This is because, when you make the child class object, it’s construct function is called. The parent’s construct function is being overridden by the child. The PHP manual on OOP (Object Oriented Programming) notes this :

Note: Parent constructors are not called implicitly if the child class defines a constructor. In order to run a parent constructor, a call to parent::__construct() within the child constructor is required. If the child does not define a constructor then it may be inherited from the parent class just like a normal class method (if it was not declared as private).

So, the parent’s construct function is not called if w’re making the child object.

Classes

This is the parent class named “MyParentClass” :

class MyParentClass {
 public $myVal = 0;
 function __construct(){
  $this->myVal = 1;
 }
}

And we extend it to make the child class named “MyChildClass” :

class MyChildClass extends MyParentClass {
 function __construct(){
  echo $this->myVal;
 }
}

Now, when you make the child object, the output made by echo will be nothing but **** :

new MyChildClass()

(We’re using direct echo and not return).

Reason

In the parent class, we make a public variable called “myVal” which is set to 0. When the parent class is made by this :

new MyParentClass()

the value of MyParentClass::myVal is changed to “1”. This change only takes effect if the parent class is made and not the child class.

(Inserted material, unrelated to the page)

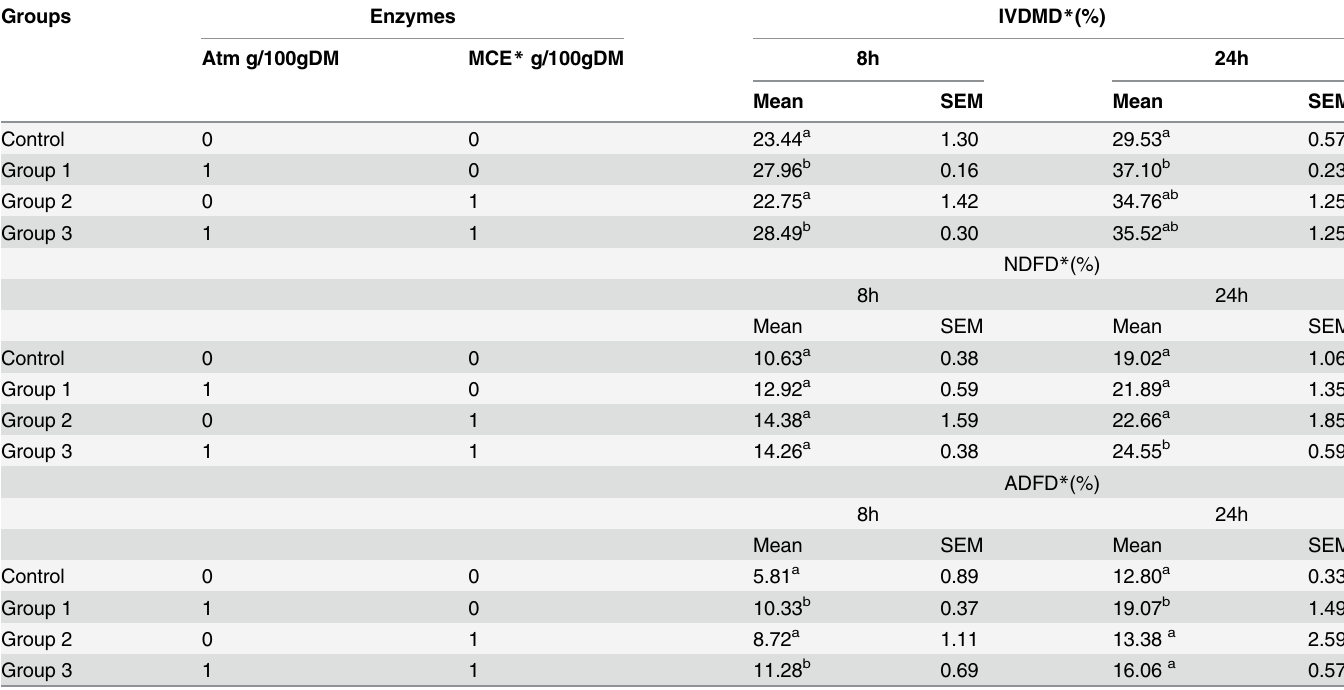
Table 2. Effects of laccase Atm and/or fibrolytic compound enzymes on ruminal digestibility in vitro .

So, when you make the child class, the output will be **** and not 1.

Solution

But, you can also make changes first in the parent class and then do the code in MyChildClass::__construct(). For this, we add the following code as the first code in MyChildClass::__construct() :

parent::__construct();

And the whole child class will become :

class MyChildClass extends MyParentClass {
 function __construct(){
  parent::__construct();
  echo $this->myVal;
 }
}

Don’t be worried about the constant parent, because it’s built in and it defines the parent class from which we are extending the main class.

Now, when you make the child class, the output will be 1 because the parent __construct() is called before the code in child’s __construct() is ran.

You can apply the same solution in your child classes, so that parent and class is linked instead of going separate ways.